Collaborative Accelerated Computing Architecture
Innovative introducing GPU computing unit, breaking the traditional computing model using a single CPU, using the latest Intel Xeon processor cores to accelerate the collaborative computing technology NVIDIA Tesla, the CPU and GPU to perform their duties, is mainly responsible for CPU more good the logical choice, judging duties jump, etc., and then full-time GPU compute-intensive, highly parallel computing work, so that a reasonable allocation of computing resources, computing power has been fully released, computing performance reached from several times to several hundred times improve.
Massively parallel computing processing cores
Compared to only have a few multi-core CPU threads simultaneously in terms of characteristics of the GPU can execute thousands of threads simultaneously, so that the system can handle more traffic. Currently Tesla K10 calculate card has 3072 computing cores, peak processing speed per second 4.5 trillion floating-point computing power, through co-scalable architecture that can increase the number of GPU based on the elastic computing needs and achieve higher computing performance.

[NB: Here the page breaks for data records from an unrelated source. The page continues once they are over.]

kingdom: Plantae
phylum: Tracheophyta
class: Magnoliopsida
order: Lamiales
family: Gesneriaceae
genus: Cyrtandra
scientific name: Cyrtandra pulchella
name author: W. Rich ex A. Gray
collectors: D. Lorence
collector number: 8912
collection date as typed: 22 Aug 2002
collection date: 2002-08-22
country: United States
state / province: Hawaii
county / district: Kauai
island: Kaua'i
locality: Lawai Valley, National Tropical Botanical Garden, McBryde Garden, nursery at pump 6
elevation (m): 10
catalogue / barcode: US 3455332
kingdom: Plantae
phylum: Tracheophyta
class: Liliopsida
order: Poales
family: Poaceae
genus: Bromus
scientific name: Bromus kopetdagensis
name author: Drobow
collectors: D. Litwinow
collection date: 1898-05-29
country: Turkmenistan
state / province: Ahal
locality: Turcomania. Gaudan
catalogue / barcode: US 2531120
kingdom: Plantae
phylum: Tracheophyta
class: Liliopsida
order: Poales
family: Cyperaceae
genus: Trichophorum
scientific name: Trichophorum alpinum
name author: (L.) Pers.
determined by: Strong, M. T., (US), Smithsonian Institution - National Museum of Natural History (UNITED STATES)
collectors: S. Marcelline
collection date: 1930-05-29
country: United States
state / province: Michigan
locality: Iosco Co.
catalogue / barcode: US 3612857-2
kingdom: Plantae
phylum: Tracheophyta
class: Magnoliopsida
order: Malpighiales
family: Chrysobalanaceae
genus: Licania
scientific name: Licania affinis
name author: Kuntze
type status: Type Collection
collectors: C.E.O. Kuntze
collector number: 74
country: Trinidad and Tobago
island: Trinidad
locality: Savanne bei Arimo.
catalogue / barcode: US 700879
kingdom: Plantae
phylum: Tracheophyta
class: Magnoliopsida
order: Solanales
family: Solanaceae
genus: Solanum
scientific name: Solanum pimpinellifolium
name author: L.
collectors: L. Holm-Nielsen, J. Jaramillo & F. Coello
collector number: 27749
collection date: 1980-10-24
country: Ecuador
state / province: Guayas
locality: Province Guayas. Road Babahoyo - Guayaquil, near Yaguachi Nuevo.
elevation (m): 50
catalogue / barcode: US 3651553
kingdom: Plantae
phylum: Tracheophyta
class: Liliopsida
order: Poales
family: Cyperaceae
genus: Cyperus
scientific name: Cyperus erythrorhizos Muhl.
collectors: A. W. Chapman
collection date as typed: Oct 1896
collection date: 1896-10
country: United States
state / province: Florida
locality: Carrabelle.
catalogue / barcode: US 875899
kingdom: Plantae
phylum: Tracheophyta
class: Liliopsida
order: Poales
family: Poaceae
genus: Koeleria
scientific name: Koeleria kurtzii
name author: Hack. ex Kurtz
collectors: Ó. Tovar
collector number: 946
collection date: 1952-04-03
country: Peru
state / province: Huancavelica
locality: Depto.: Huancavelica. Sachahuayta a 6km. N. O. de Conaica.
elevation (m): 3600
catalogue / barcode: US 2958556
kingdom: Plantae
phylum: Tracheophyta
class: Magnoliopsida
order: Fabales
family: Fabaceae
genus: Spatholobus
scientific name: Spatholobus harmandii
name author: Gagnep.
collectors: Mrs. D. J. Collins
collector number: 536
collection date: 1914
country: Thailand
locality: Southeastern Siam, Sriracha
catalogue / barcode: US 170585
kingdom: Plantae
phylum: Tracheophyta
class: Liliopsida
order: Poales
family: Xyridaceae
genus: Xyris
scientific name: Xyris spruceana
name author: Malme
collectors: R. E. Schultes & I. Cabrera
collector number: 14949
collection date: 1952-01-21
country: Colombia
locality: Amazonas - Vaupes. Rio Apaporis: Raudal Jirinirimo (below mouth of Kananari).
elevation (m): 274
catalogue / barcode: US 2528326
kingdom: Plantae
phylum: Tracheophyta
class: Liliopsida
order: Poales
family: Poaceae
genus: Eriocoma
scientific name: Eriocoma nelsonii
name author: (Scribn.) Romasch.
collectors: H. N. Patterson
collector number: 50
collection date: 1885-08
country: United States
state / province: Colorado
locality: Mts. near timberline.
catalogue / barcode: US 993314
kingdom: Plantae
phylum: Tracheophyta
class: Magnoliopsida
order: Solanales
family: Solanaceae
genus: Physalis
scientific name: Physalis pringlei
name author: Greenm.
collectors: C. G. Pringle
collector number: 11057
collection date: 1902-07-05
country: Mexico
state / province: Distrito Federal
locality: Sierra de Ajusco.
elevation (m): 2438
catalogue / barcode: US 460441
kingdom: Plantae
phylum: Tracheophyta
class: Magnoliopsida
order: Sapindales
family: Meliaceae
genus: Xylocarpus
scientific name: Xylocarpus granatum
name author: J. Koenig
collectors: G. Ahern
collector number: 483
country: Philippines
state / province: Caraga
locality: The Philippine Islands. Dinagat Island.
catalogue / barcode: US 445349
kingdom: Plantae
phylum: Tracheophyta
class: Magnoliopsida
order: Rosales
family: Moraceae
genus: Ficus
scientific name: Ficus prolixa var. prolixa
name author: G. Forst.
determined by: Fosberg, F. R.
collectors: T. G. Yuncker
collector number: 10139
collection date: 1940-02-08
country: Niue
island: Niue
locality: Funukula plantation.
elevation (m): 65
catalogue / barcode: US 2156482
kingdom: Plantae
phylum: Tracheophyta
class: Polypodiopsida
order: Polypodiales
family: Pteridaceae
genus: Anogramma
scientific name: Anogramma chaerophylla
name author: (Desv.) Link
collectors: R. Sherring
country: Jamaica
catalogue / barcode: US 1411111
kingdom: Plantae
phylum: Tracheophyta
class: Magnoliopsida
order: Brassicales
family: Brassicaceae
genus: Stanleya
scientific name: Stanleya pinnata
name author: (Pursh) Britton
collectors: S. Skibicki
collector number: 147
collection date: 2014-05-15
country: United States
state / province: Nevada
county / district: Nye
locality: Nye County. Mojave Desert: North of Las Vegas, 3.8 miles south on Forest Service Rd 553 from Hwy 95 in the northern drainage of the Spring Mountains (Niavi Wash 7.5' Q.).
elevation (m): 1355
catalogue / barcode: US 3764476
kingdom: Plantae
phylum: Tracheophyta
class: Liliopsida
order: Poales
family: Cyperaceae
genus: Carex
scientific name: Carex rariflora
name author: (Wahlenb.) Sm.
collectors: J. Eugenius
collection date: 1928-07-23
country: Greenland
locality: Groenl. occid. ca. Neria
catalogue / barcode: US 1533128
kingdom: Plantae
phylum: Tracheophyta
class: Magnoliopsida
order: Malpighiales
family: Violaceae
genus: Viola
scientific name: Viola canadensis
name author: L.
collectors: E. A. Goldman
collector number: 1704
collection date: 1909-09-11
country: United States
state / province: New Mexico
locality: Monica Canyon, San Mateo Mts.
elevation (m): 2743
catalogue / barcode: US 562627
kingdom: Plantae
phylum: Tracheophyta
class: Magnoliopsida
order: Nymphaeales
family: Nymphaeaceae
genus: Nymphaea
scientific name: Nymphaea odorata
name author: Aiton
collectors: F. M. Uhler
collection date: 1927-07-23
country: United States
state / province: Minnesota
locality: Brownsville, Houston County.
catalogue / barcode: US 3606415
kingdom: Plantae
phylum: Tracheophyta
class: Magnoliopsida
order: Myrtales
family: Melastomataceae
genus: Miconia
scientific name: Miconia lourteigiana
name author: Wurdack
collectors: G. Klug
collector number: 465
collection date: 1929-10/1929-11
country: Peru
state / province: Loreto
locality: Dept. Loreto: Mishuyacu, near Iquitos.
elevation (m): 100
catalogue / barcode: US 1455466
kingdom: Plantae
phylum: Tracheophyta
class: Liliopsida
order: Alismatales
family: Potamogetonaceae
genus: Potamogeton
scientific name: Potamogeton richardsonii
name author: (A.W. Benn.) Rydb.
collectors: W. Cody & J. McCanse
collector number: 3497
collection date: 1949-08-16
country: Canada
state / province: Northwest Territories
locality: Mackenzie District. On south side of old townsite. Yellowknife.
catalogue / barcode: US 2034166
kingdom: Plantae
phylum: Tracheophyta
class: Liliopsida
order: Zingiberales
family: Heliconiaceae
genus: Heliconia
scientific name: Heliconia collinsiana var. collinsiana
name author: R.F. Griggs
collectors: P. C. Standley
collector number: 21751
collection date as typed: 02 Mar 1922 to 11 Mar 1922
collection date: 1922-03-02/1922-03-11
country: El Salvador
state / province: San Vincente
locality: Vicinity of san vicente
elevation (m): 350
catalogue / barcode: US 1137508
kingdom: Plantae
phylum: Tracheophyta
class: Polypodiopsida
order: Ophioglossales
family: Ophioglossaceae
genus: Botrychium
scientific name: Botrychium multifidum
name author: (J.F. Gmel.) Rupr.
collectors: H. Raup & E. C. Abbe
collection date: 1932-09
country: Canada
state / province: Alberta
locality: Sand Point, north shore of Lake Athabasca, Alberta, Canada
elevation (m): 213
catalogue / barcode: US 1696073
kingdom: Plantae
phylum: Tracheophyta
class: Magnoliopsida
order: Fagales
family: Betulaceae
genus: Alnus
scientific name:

Excellent programming environment
CUDA general purpose parallel computing architecture enables GPU to solve complex computational problems, it contains the CUDA Instruction Set Architecture and the internal CPU parallel computing engine. Developers can now use the C language to write programs for the CUDA architecture, C language is the most widely used on a high-level programming language, written out of the program can support the CUDA processors running at ultra-high performance.
Computer Design Automation EDA: SPICE, Verilog, 3D EM, etc.
Engineering Science: CAD / CAM / CAE, astrophysics, CFD, etc.
Life Sciences: Molecular dynamics, gene sequencing, protein folding, etc.
Petroleum and natural gas: seismic data processing, reservoir simulation
Meteorology: Weather and ocean modeling WRF, etc.